9.02.2013

two hundred. thirty seven.

[at the end of the day we turn our backs to the sun and walk towards the long shadows we cast.]

Just finished camping in Michigan. Let's go back already - yes? A few moments ago I finished dumping all of the sand out of my bag. Missing the water and the woods and sleeping in the hammock. We camped close to a road, but I still thought of that Wendell Berry poem:


Ask the world to reveal its quietude - 

not the silence of machines when they are still,
but the true quiet by which birdsongs,
trees, bellworts, snails, clouds, storms
become what they are, and nothing else.

Coming back to learning days. It is good and growing. All of my days are learning days, it seems. But I'm grateful, most grateful.


Back to work today. We have a table [fondly called The Kitchen Table] sitting at the front of the shop, and family sits there.

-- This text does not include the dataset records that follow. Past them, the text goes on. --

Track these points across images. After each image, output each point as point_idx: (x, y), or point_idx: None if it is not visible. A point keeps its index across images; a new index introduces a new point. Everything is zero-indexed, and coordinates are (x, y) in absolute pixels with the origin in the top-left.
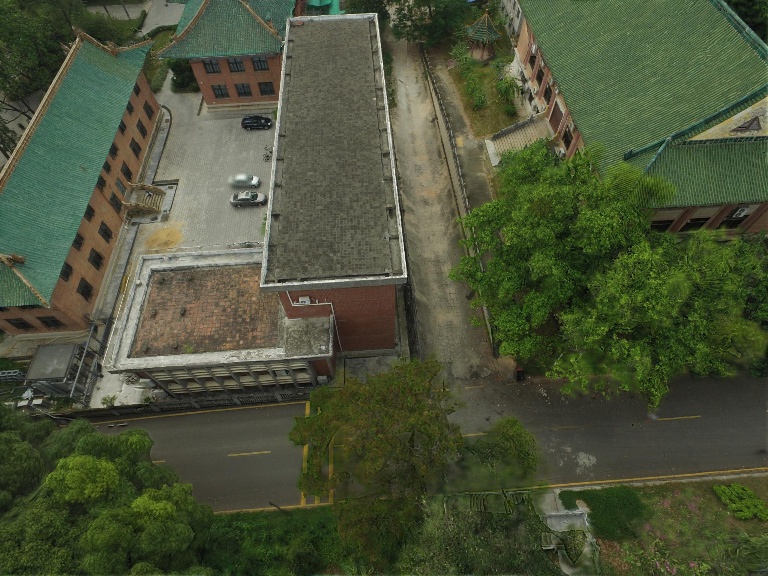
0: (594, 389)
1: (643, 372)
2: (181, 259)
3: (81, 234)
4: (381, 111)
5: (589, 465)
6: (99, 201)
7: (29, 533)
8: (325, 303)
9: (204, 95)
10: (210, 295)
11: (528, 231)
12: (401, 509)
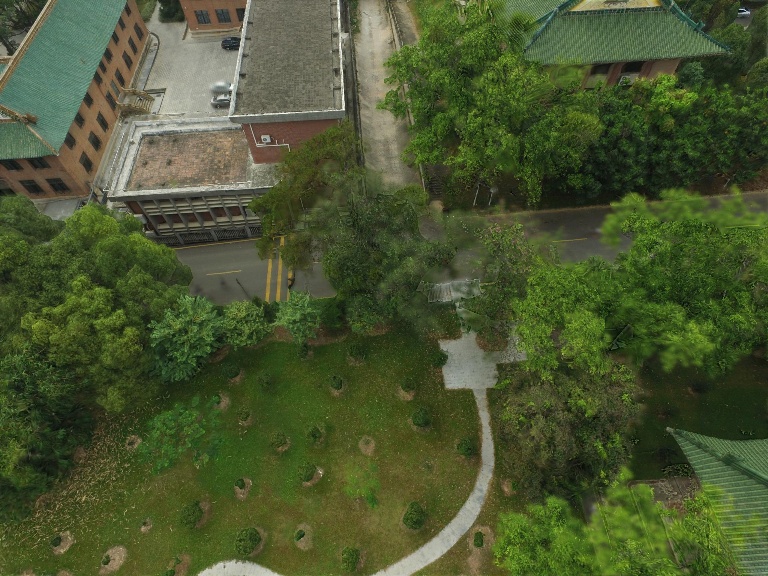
0: (505, 223)
1: (514, 158)
2: (167, 126)
3: (82, 116)
4: (334, 6)
5: (495, 272)
6: (97, 94)
7: (55, 246)
8: (283, 144)
9: (188, 21)
10: (191, 151)
11: (429, 54)
12: (325, 229)
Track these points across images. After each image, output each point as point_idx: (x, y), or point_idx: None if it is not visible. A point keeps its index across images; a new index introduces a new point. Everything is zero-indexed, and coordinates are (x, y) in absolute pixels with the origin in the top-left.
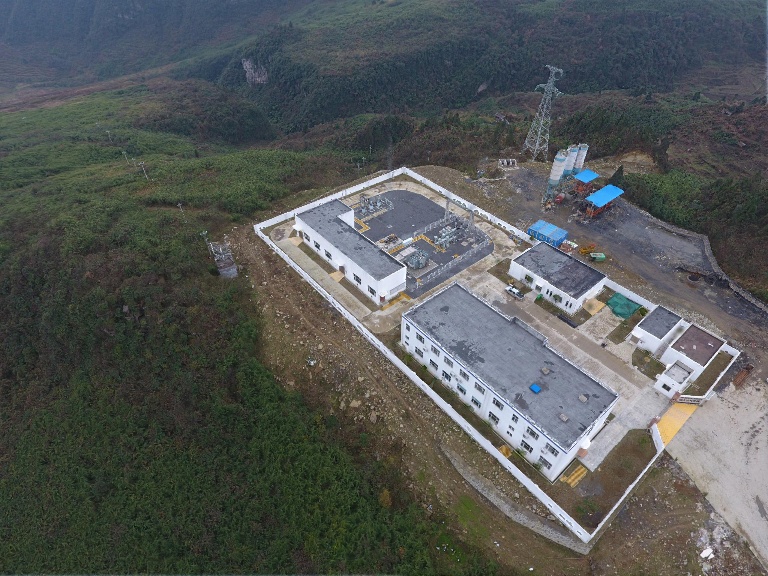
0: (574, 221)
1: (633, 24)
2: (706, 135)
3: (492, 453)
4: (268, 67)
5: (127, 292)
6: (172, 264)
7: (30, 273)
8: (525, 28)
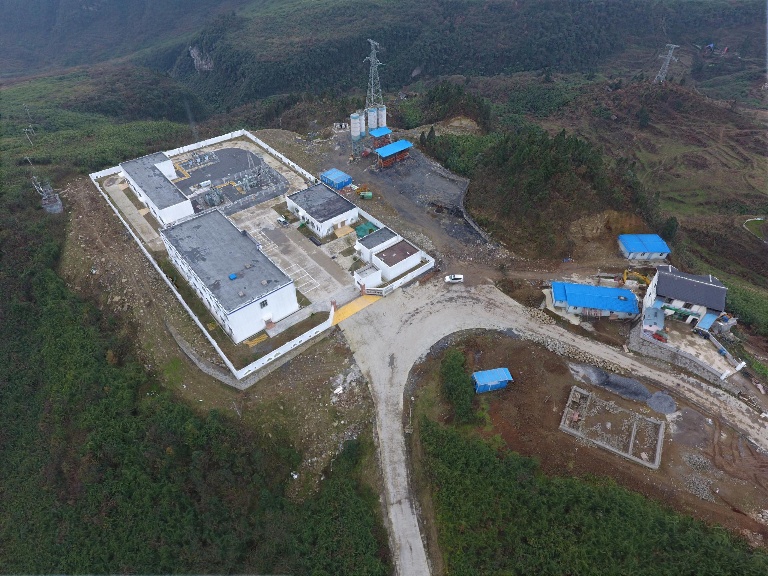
0: (369, 170)
1: (557, 10)
2: (588, 110)
3: None
4: None
5: None
6: (3, 201)
7: None
8: (456, 15)
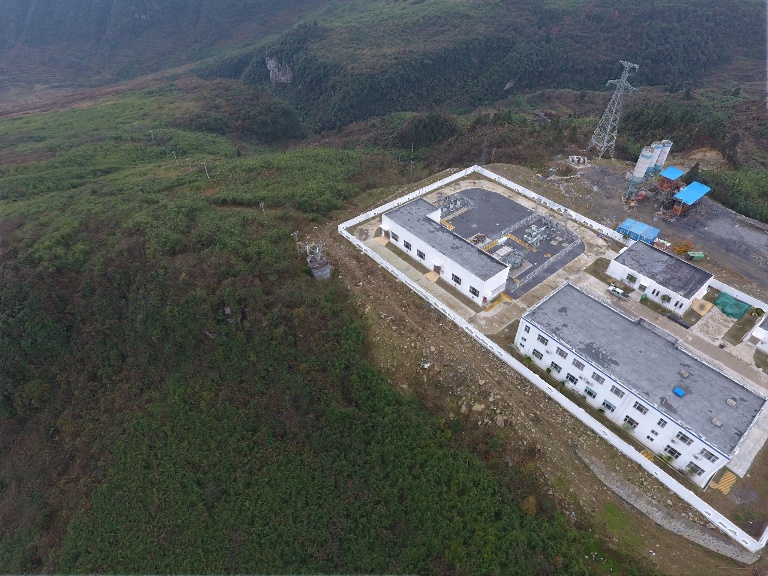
0: (660, 219)
1: (662, 20)
2: (751, 131)
3: (634, 458)
4: (293, 66)
5: (228, 294)
6: (267, 265)
7: (115, 274)
8: (552, 25)
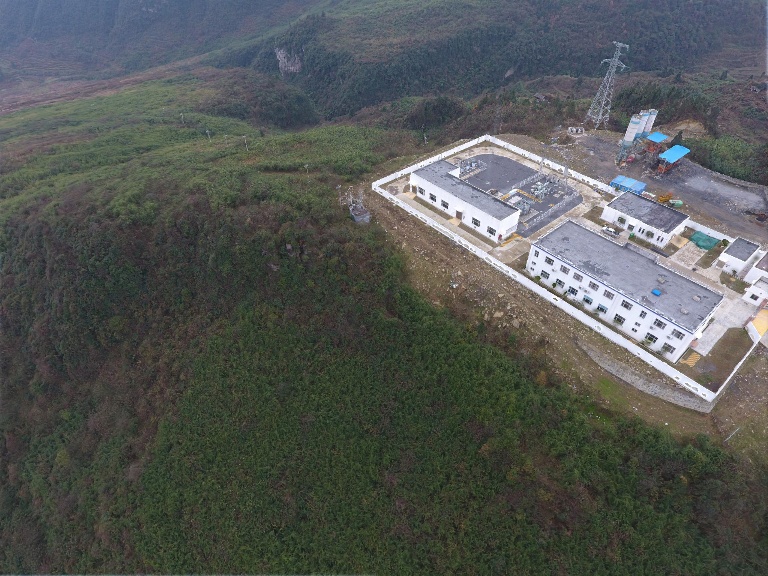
0: (647, 177)
1: (655, 9)
2: (736, 111)
3: (622, 345)
4: (301, 56)
5: (288, 233)
6: (317, 212)
7: (185, 225)
8: (550, 14)
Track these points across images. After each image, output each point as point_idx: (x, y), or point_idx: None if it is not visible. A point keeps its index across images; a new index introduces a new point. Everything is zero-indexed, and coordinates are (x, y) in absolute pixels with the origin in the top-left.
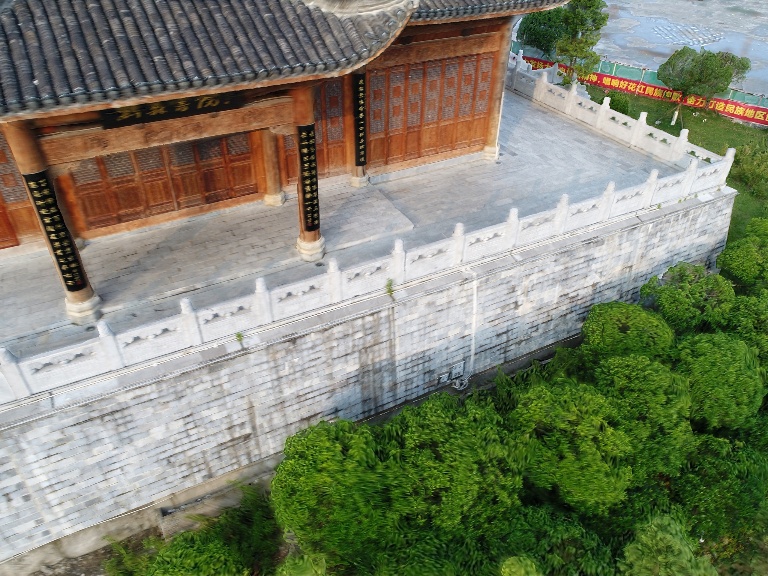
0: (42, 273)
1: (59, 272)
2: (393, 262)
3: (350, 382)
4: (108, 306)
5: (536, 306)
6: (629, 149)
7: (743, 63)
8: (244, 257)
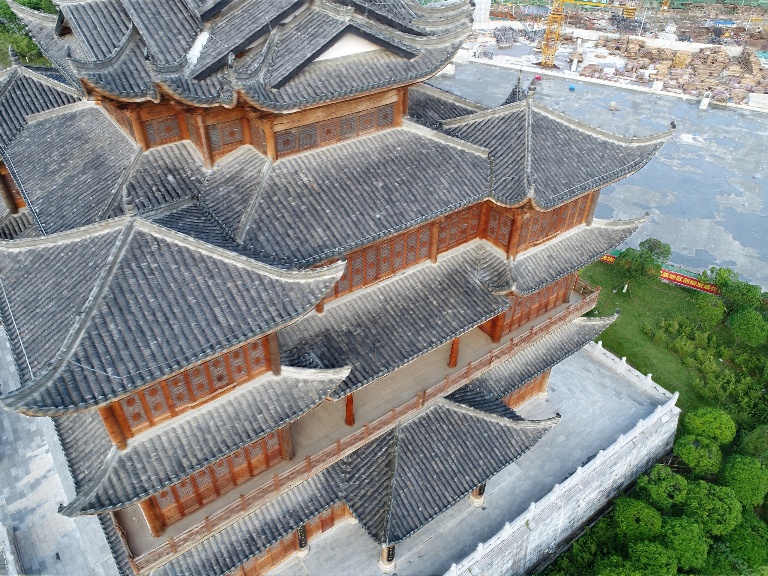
0: (349, 540)
1: (386, 555)
2: (530, 513)
3: (508, 570)
4: (398, 560)
5: (587, 502)
6: (616, 375)
7: (667, 251)
8: (446, 511)
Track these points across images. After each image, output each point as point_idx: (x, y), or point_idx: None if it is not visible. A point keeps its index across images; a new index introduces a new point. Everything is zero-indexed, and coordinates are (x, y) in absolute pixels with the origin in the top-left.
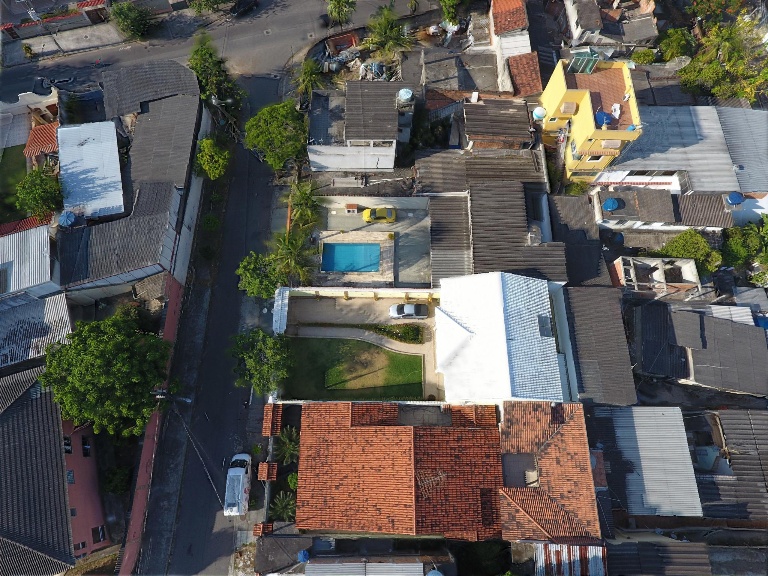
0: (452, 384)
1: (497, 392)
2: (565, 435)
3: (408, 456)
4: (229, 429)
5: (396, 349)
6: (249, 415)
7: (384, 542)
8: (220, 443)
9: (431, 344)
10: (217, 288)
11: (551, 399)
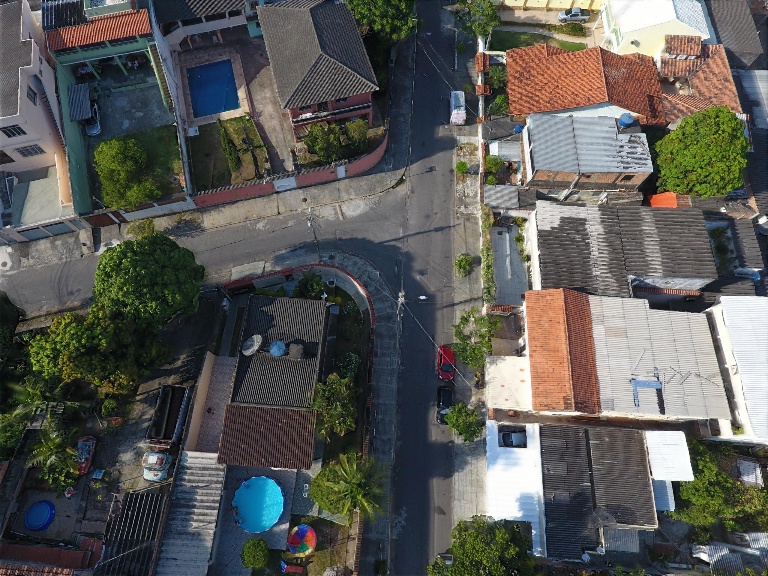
0: (626, 23)
1: (664, 19)
2: (710, 64)
3: (597, 62)
4: (442, 82)
5: (565, 40)
6: (456, 75)
7: None
8: (437, 89)
9: (592, 38)
10: (420, 5)
11: (702, 32)
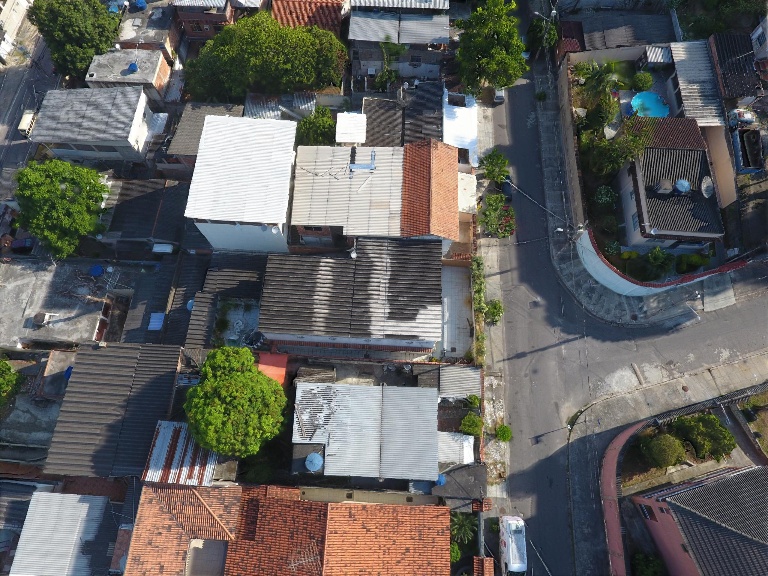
0: None
1: None
2: None
3: None
4: None
5: None
6: None
7: (360, 481)
8: None
9: None
10: None
11: None
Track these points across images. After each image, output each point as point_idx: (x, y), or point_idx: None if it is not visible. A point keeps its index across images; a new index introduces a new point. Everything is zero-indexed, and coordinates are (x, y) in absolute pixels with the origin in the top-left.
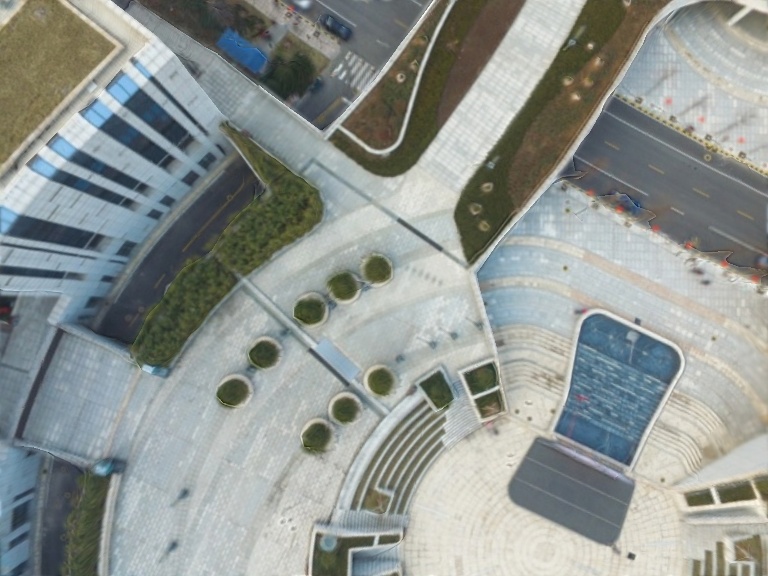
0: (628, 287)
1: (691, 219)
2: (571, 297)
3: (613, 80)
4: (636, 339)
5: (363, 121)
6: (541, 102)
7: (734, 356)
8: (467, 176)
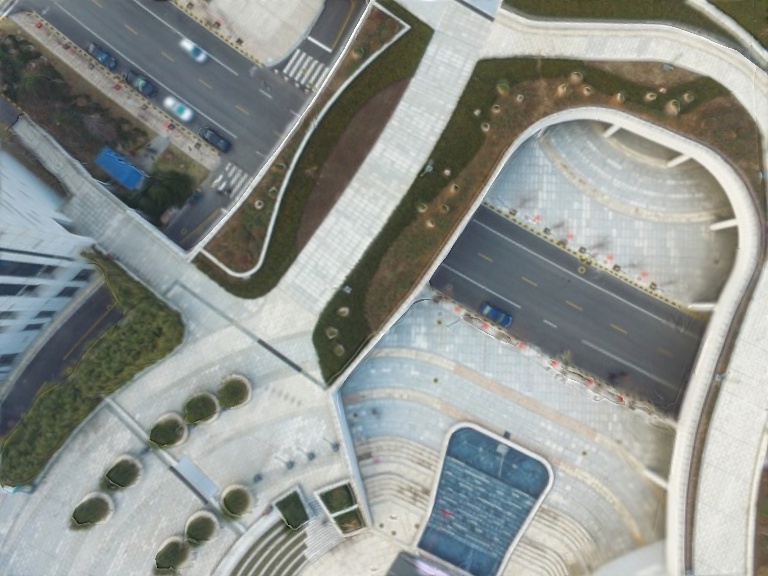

Not related by blood, but family by familiarity - they've all been coming to the coffee shop for ages. They welcome newcomers and new staff and Margaret always introduces people to one another so that the family grows larger day by day.

It was sweet to come in today and see them again, curious to ponder the people that make places feel like home.

LASTLY.

Translated this from the aforementioned notes, if you're interested. It's a fragment of a much lengthier jumble of thoughts:
I was struck by many things in class, including a confirmation of my love for Ireland and all of its folklore. 
Additionally, we were discussing at one point how available Yeats was to emotion, to expression, to sorrow and that lovely melancholy. Part of that was due, I'm sure, to his mystical and occult interests. But the surprise comes when you consider his age - the knowledge and scope he was able to realize while still so young. 
I was reminded of the lecture at Newgrange, how the woman said we were so sanitized from death, so removed. We don't let it touch us. Yeats was always walking in the woods and among the people in those early years, listening to their stories. I daresay if we Americans did that today we'd gain quite a bit of knowledge as well. It's not necessarily, I think, that Yeats was some profoundly in-touch soul. Perhaps it's that our souls are so out of touch and so removed from the things that make us human and grant us experience & gravity & wisdom. We live for distractions & pleasures, placing ourselves in the midst of convenience, which lends no depth at all to our perception of the world. His genius is certainly to be lauded, but I think surprise at his experience points more towards our lack thereof.